(380a) Towards Rational Synthesis and Molecular Level Understanding of Pd/Zeolite Passive NOx Adsorber (PNA) Materials | AIChE

(380a) Towards Rational Synthesis and Molecular Level Understanding of Pd/Zeolite Passive NOx Adsorber (PNA) Materials

Authors 

Khivantsev, K. - Presenter, Pacific Northwest National Laboratory
Jaegers, N., Pacific Northwest National Laboratory
Cui, Y., Pacific Northwest National Laboratory
Tao, F., The University of Kansas
Kovarik, L., Pacific Northwest National Laboratory
Aleksandrov, H. A., University of Sofia
Vayssilov, G. N., University of Sofia
Hanson, J. C., Brookhaven National Laboratory
Wang, Y., Pacific Northwest National Laboratory
Gao, F., Pacific Northwest National Laboratory
Szanyi, J., Pacific Northwest National Laboratory
Removal of criteria pollutant NOx species from diesel engine exhaust is a challenge for current lean NOx control technologies. Substantial decrease in the amount of released NOx has been achieved by the successful development and commercialization of NH3 selective catalytic reduction (SCR) technology. SCR catalysts rely on NH3 supply from urea transformation > 180 °C. Furthermore, they perform effectively at temperature > 250 °C. During cold start, most of NOx emissions escape into the atmosphere. To address this issue, Passive NOx adsorber (PNA) materials, capable of storing NOx at low temperature and releasing it > 200 °C, are being developed. Herein, we focus specifically on Pd/Zeolite PNA materials. We systematically study structure-storage performance relationships for a wide range of Pd/Zeolite materials and determine the important factors that govern their PNA activity and response to hydrothermal aging. Advanced spectroscopic and synchrotron characterization techniques coupled with DFT calculations allow us to gain molecular-level insight into various active PNA species. This provides a pathway to PNA materials with impressive performance under industrially relevant conditions.

Acknowledgements:

The authors gratefully acknowledge the US Department of Energy (DOE), Energy Efficiency and Renewable Energy, Vehicle Technologies Office for the support of this work. The research described in this paper was performed in the Environmental Molecular Sciences Laboratory (EMSL), a national scientific user facility sponsored by the DOE’s Office of Biological and Environmental Research and located at Pacific Northwest National Laboratory (PNNL). PNNL is operated for the US DOE by Battelle.

======

** TO DO **
Summarize the abstract on Pd/zeolite passive NOx adsorbers in two sentences.

======

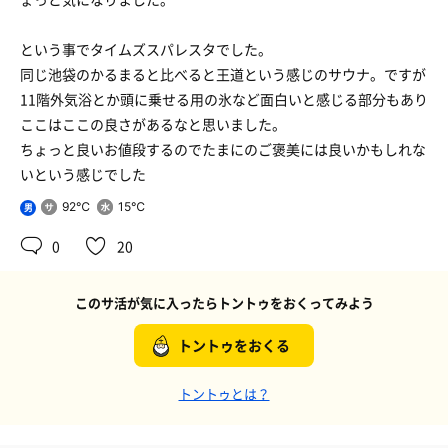
という事でタイムズスパレスタでした。
同じ池袋のかるまると比べると王道という感じのサウナ。ですが
11階外気浴とか頭に乗せる用の氷など面白いと感じる部分もあり
ここはここの良さがあるなと思いました。
ちょっと良いお値段するのでたまにのご褒美には良いかもしれな
いという感じでした
92℃
15℃
男
0
20
このサ活が気に入ったらトントゥをおくってみよう
トントゥをおくる
トントゥとは？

======

** RESULT OF THE EXERCISE **
SCR catalysts need NH3 from urea transformation above 180 °C and perform effectively only above 250 °C, and most NOx emissions escape during cold start, so passive NOx adsorber materials that store NOx at low temperature and release it above 200 °C are being developed. The work systematically studies structure-storage performance relationships across a wide range of Pd/zeolite materials, combining advanced spectroscopic and synchrotron techniques with DFT calculations to gain molecular-level insight into active PNA species.